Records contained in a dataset

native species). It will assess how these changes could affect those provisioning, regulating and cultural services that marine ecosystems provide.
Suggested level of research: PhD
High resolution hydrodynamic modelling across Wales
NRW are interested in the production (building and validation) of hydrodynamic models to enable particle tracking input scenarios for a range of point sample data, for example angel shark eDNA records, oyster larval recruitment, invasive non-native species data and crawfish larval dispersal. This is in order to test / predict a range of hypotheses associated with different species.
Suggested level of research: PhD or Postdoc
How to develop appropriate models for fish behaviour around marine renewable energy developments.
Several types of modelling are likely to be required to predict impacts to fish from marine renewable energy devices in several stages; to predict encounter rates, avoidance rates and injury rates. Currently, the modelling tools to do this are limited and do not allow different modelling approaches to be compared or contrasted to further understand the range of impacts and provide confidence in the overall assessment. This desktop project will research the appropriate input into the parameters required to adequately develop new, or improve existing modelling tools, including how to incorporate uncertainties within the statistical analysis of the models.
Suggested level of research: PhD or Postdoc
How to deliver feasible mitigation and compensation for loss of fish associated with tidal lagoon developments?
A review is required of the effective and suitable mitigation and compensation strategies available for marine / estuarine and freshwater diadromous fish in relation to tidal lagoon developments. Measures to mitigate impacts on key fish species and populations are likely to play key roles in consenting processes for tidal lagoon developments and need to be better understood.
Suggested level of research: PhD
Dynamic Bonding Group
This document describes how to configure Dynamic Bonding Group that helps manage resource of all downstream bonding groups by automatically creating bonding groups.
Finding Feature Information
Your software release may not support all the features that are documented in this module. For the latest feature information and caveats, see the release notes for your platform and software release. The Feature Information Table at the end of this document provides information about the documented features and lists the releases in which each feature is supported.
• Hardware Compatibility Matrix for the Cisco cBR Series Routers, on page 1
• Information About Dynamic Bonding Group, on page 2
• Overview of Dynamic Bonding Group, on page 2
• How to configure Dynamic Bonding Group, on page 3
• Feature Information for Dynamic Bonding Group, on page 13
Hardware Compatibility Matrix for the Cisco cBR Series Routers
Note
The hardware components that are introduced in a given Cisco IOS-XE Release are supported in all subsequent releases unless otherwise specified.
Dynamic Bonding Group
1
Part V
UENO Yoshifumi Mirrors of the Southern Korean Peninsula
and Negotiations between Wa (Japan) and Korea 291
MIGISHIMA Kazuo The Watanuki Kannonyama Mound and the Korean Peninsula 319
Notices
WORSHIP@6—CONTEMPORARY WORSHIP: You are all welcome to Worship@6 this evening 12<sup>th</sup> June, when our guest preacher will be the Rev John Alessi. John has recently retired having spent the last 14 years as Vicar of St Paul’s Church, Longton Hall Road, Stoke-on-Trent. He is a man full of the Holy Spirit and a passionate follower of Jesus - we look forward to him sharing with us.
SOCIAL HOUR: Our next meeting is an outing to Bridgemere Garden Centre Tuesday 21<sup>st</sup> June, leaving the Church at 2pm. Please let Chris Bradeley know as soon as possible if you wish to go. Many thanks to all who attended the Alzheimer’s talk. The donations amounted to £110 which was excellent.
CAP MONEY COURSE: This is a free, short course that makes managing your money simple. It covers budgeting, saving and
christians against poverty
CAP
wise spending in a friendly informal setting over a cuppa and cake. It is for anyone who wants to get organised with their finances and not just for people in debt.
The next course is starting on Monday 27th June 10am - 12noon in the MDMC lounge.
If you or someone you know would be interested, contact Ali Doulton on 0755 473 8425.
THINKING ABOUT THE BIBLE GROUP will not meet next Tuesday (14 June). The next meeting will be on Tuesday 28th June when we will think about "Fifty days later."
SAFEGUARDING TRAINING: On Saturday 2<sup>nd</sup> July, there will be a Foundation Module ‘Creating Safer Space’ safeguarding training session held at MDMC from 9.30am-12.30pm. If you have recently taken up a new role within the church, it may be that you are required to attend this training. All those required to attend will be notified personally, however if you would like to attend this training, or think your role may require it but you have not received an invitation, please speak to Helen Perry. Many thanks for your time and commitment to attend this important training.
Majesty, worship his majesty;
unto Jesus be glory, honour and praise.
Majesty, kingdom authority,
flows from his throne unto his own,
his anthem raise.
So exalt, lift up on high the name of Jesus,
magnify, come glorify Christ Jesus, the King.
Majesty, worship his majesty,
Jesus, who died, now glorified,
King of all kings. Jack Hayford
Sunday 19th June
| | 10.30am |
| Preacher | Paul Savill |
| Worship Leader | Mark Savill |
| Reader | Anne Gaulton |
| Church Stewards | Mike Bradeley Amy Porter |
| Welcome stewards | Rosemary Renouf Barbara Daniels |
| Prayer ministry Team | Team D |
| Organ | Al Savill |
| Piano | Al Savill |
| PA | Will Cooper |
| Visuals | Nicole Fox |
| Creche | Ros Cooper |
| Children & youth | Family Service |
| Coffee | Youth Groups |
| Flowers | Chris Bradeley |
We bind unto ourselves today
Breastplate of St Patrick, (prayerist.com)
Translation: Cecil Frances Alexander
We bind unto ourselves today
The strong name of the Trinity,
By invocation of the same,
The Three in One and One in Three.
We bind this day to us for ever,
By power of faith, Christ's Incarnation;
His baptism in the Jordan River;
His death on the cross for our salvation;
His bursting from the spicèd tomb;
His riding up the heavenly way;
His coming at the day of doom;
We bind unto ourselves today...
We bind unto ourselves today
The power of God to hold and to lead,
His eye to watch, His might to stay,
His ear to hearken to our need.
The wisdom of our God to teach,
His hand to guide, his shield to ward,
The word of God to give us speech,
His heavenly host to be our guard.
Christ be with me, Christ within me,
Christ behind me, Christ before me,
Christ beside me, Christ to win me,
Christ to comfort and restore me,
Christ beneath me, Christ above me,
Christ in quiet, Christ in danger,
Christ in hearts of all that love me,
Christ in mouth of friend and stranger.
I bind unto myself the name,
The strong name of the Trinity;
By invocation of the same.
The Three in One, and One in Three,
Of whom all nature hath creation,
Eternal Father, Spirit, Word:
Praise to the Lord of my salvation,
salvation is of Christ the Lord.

**WORK REQUEST**:
Your answer should be the lines above from the one containing "NRW are interested" through the one containing "How to develop", copied exactly and with both ends kept.

**TASK RESPONSE**:
NRW are interested in the production (building and validation) of hydrodynamic models to enable particle tracking input scenarios for a range of point sample data, for example angel shark eDNA records, oyster larval recruitment, invasive non-native species data and crawfish larval dispersal. This is in order to test / predict a range of hypotheses associated with different species.
Suggested level of research: PhD or Postdoc
How to develop appropriate models for fish behaviour around marine renewable energy developments.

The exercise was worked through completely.